#### What the task requires
In the copy, keep every record exact and leave out all images.

#### Exercise inputs
--

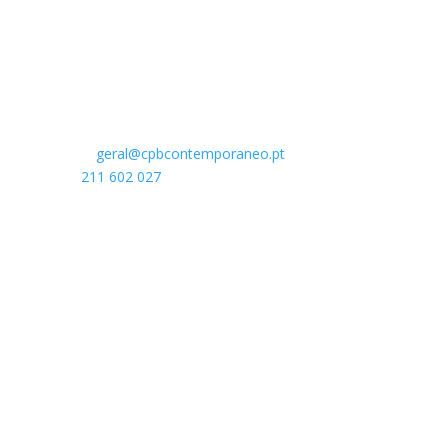
de Vasco Wellenkamp
Rua do Açúcar 31-35
1950-006 Lisboa
Portugal
E-mail:
geral@cpbcontemporaneo.pt
Tel
¹:
211 602 027
Chamada para a rede nacional fixa¹ e móvel
².
Parceiro Principal
Apoios:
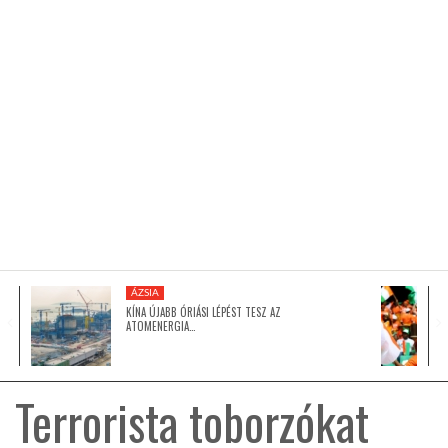
KÖZEL-KELET
AUSZTRÁLIA
A VILÁG ITTHON
MÉDIA
ÁZSIA
KÍNA ÚJABB ÓRIÁSI LÉPÉST TESZ AZ
ATOMENERGIA…
GLOBOTV BP
Terrorista toborzókat
HÍR3D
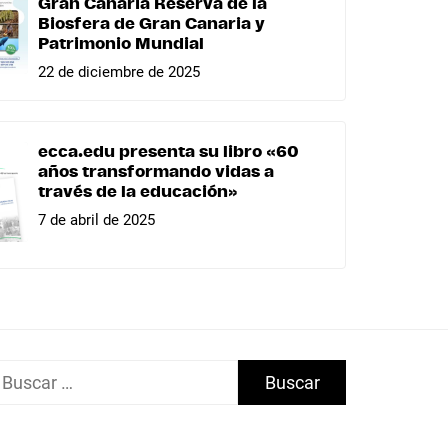
Gran Canaria Reserva de la
Biosfera de Gran Canaria y
Patrimonio Mundial
22 de diciembre de 2025
ecca.edu presenta su libro «60
años transformando vidas a
través de la educación»
7 de abril de 2025
uscar:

--

#### Response
de Vasco Wellenkamp
Rua do Açúcar 31-35
1950-006 Lisboa
Portugal
E-mail:
geral@cpbcontemporaneo.pt
Tel
¹:
211 602 027
Chamada para a rede nacional fixa¹ e móvel
².
Parceiro Principal
Apoios:
KÖZEL-KELET
AUSZTRÁLIA
A VILÁG ITTHON
MÉDIA
ÁZSIA
KÍNA ÚJABB ÓRIÁSI LÉPÉST TESZ AZ
ATOMENERGIA…
GLOBOTV BP
Terrorista toborzókat
HÍR3D
Gran Canaria Reserva de la
Biosfera de Gran Canaria y
Patrimonio Mundial
22 de diciembre de 2025
ecca.edu presenta su libro «60
años transformando vidas a
través de la educación»
7 de abril de 2025
uscar:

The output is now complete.